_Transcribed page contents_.
* * * * * * * * *

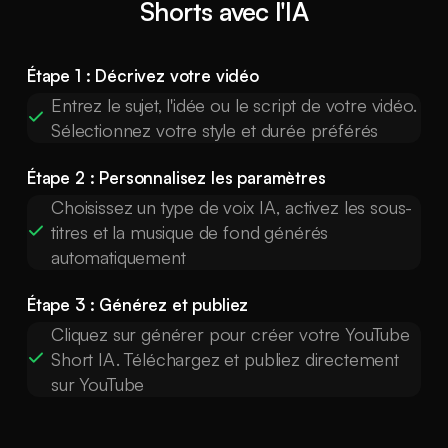
Shorts avec l'IA
Étape 1 : Décrivez votre vidéo
Entrez le sujet, l'idée ou le script de votre vidéo.
Sélectionnez votre style et durée préférés
Étape 2 : Personnalisez les paramètres
Choisissez un type de voix IA, activez les sous-
titres et la musique de fond générés
automatiquement
Étape 3 : Générez et publiez
Cliquez sur générer pour créer votre YouTube
Short IA. Téléchargez et publiez directement
sur YouTube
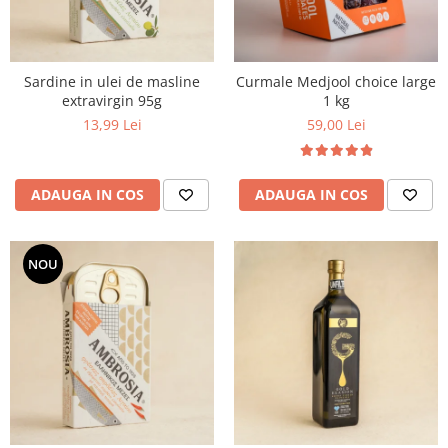
PASTE
CREME ȘI PASTE TARTINABILE
CONDIMENTE
Sardine in ulei de masline
Curmale Medjool choice large
CEAIURI GRECEȘTI
extravirgin 95g
1 kg
CIOCOLATĂ ȘI CACAO
13,99 Lei
59,00 Lei
HEALTHY SNACKS
SUPERALIMENTE
LACTATE
ADAUGA IN COS
ADAUGA IN COS
BACANIE
PRODUSE ECO / ORGANICE
NOU
PRODUSE ROMÂNEȘTI
COSMETICE
REMEDII NATURISTE
TOATE PRODUSELE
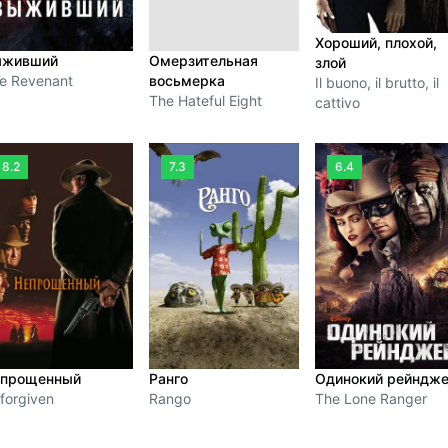
Хороший, плохой,
ыживший
Омерзительная
злой
e Revenant
восьмерка
Il buono, il brutto, il
The Hateful Eight
cattivo
8.2
7.3
6.4
прощенный
Ранго
Одинокий рейндж
forgiven
Rango
The Lone Ranger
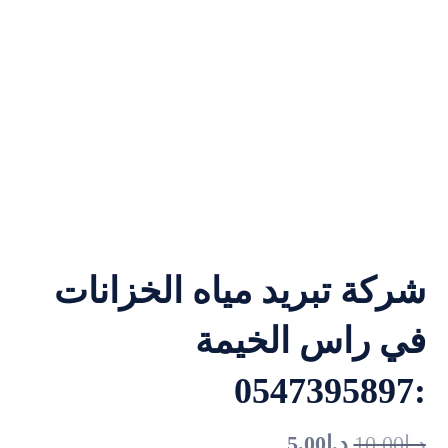
شركة تبريد مياه الخزانات
في راس الخيمة
:0547395897
د.إ
10.00
د.إ
5.00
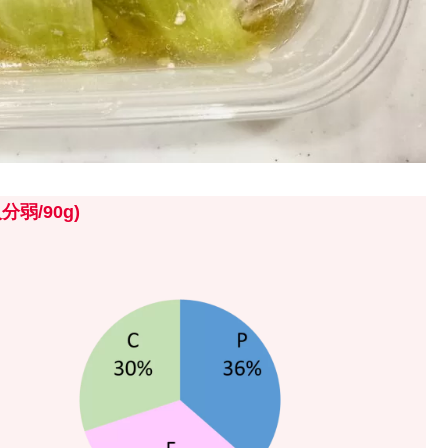
人分弱/
9
0g)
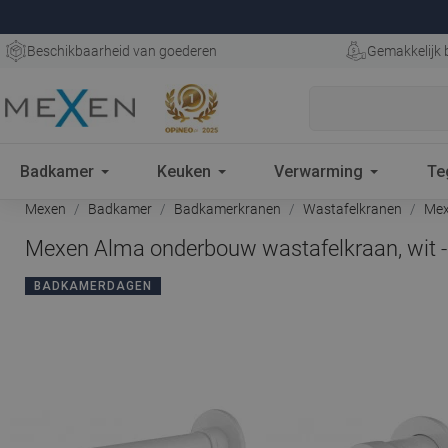
Beschikbaarheid van goederen
Gemakkelijk 
Badkamer
Keuken
Verwarming
Te
Mexen
Badkamer
Badkamerkranen
Wastafelkranen
Mex
Mexen Alma onderbouw wastafelkraan, wit 
BADKAMERDAGEN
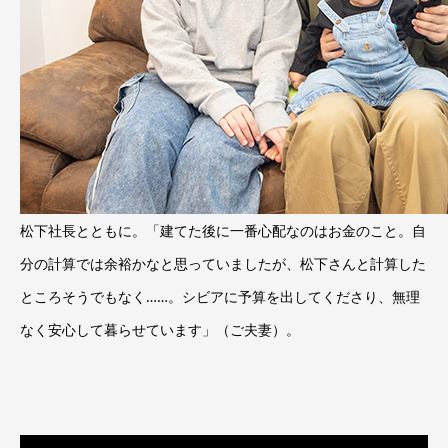
松下社長とともに。「建てた後に一番心配なのはお金のこと。自
分の計算では余裕かなと思っていましたが、松下さんと計算した
ところそうでもなく……。シビアに予算を出してくださり、無理
なく安心して暮らせています」（ご夫妻）。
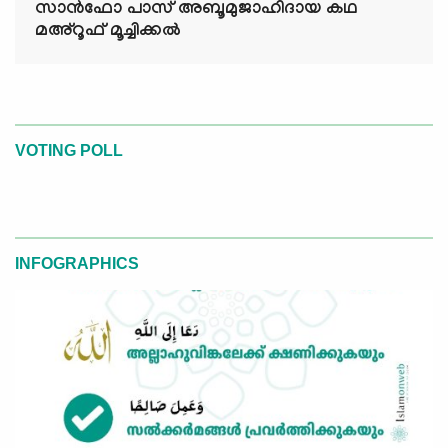
സാൻഫോ പാസ് അബൂമുജാഹിദായ കഥ
മഅ്റൂഫ് മൂച്ചിക്കല്‍
VOTING POLL
INFOGRAPHICS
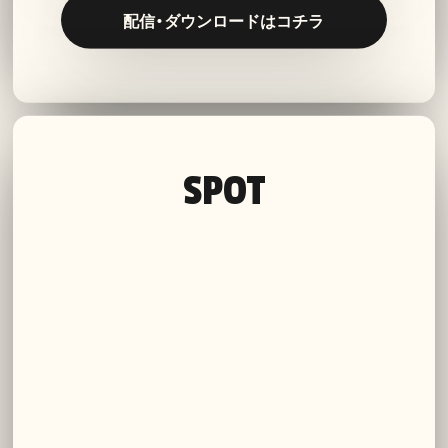
配信・ダウンロードはコチラ
SPOT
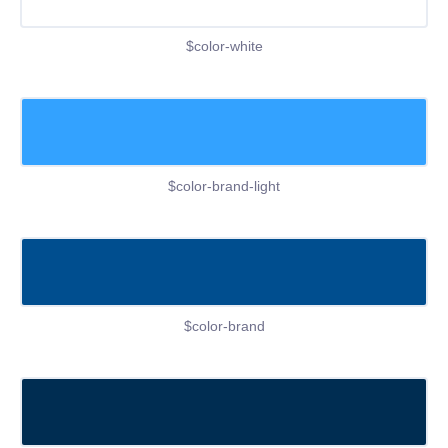
$color-white
$color-brand-light
$color-brand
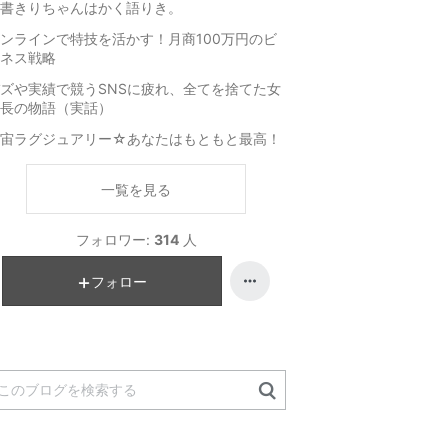
書きりちゃんはかく語りき。
ンラインで特技を活かす！月商100万円のビ
ネス戦略
ズや実績で競うSNSに疲れ、全てを捨てた女
長の物語（実話）
宇宙ラグジュアリー☆あなたはもともと最高！
一覧を見る
フォロワー:
314
人
フォロー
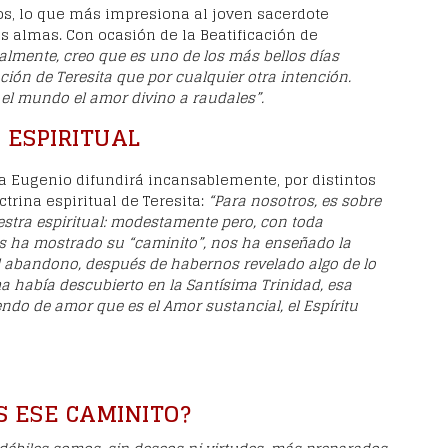
s, lo que más impresiona al joven sacerdote
as almas. Con ocasión de la Beatificación de
almente, creo que es uno de los más bellos días
ción de Teresita que por cualquier otra intención.
el mundo el amor divino a raudales”.
 ESPIRITUAL
a Eugenio difundirá incansablemente, por distintos
ctrina espiritual de Teresita:
“Para nosotros, es sobre
stra espiritual: modestamente pero, con toda
s ha mostrado su “caminito”, nos ha enseñado la
l abandono, después de habernos revelado algo de lo
a había descubierto en la Santísima Trinidad, esa
ndo de amor que es el Amor sustancial, el Espíritu
S ESE CAMINITO?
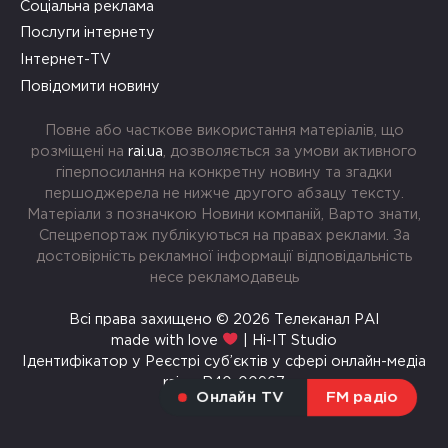
Соціальна реклама
Послуги інтернету
Інтернет-TV
Повідомити новину
Повне або часткове використання матеріалів, що
розміщені на
rai.ua
, дозволяється за умови активного
гіперпосилання на конкретну новину та згадки
першоджерела не нижче другого абзацу тексту.
Матеріали з позначкою Новини компаній, Варто знати,
Спецрепортаж публікуються на правах реклами. За
достовірність рекламної інформації відповідальність
несе рекламодавець
Всі права захищено © 2026 Телеканал РАІ
made with love
| Hi-IT Studio
Ідентифікатор у Реєстрі суб’єктів у сфері онлайн-медіа
rai.ua R40-00967
Онлайн TV
FM радіо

* * * * * * * * *

Aside from the pictures, copy all of the entries exactly.

Shorts avec l'IA
Étape 1 : Décrivez votre vidéo
Entrez le sujet, l'idée ou le script de votre vidéo.
Sélectionnez votre style et durée préférés
Étape 2 : Personnalisez les paramètres
Choisissez un type de voix IA, activez les sous-
titres et la musique de fond générés
automatiquement
Étape 3 : Générez et publiez
Cliquez sur générer pour créer votre YouTube
Short IA. Téléchargez et publiez directement
sur YouTube
PASTE
CREME ȘI PASTE TARTINABILE
CONDIMENTE
Sardine in ulei de masline
Curmale Medjool choice large
CEAIURI GRECEȘTI
extravirgin 95g
1 kg
CIOCOLATĂ ȘI CACAO
13,99 Lei
59,00 Lei
HEALTHY SNACKS
SUPERALIMENTE
LACTATE
ADAUGA IN COS
ADAUGA IN COS
BACANIE
PRODUSE ECO / ORGANICE
NOU
PRODUSE ROMÂNEȘTI
COSMETICE
REMEDII NATURISTE
TOATE PRODUSELE
Хороший, плохой,
ыживший
Омерзительная
злой
e Revenant
восьмерка
Il buono, il brutto, il
The Hateful Eight
cattivo
8.2
7.3
6.4
прощенный
Ранго
Одинокий рейндж
forgiven
Rango
The Lone Ranger
شركة تبريد مياه الخزانات
في راس الخيمة
:0547395897
د.إ
10.00
د.إ
5.00
人分弱/
9
0g)
Beschikbaarheid van goederen
Gemakkelijk 
Badkamer
Keuken
Verwarming
Te
Mexen
Badkamer
Badkamerkranen
Wastafelkranen
Mex
Mexen Alma onderbouw wastafelkraan, wit 
BADKAMERDAGEN
松下社長とともに。「建てた後に一番心配なのはお金のこと。自
分の計算では余裕かなと思っていましたが、松下さんと計算した
ところそうでもなく……。シビアに予算を出してくださり、無理
なく安心して暮らせています」（ご夫妻）。
സാൻഫോ പാസ് അബൂമുജാഹിദായ കഥ
മഅ്റൂഫ് മൂച്ചിക്കല്‍
VOTING POLL
INFOGRAPHICS
配信・ダウンロードはコチラ
SPOT
$color-white
$color-brand-light
$color-brand
書きりちゃんはかく語りき。
ンラインで特技を活かす！月商100万円のビ
ネス戦略
ズや実績で競うSNSに疲れ、全てを捨てた女
長の物語（実話）
宇宙ラグジュアリー☆あなたはもともと最高！
一覧を見る
フォロワー:
314
人
フォロー
s, lo que más impresiona al joven sacerdote
as almas. Con ocasión de la Beatificación de
almente, creo que es uno de los más bellos días
ción de Teresita que por cualquier otra intención.
el mundo el amor divino a raudales”.
 ESPIRITUAL
a Eugenio difundirá incansablemente, por distintos
ctrina espiritual de Teresita:
“Para nosotros, es sobre
stra espiritual: modestamente pero, con toda
s ha mostrado su “caminito”, nos ha enseñado la
l abandono, después de habernos revelado algo de lo
a había descubierto en la Santísima Trinidad, esa
ndo de amor que es el Amor sustancial, el Espíritu
S ESE CAMINITO?
Соціальна реклама
Послуги інтернету
Інтернет-TV
Повідомити новину
Повне або часткове використання матеріалів, що
розміщені на
rai.ua
, дозволяється за умови активного
гіперпосилання на конкретну новину та згадки
першоджерела не нижче другого абзацу тексту.
Матеріали з позначкою Новини компаній, Варто знати,
Спецрепортаж публікуються на правах реклами. За
достовірність рекламної інформації відповідальність
несе рекламодавець
Всі права захищено © 2026 Телеканал РАІ
made with love
| Hi-IT Studio
Ідентифікатор у Реєстрі суб’єктів у сфері онлайн-медіа
rai.ua R40-00967
Онлайн TV
FM радіо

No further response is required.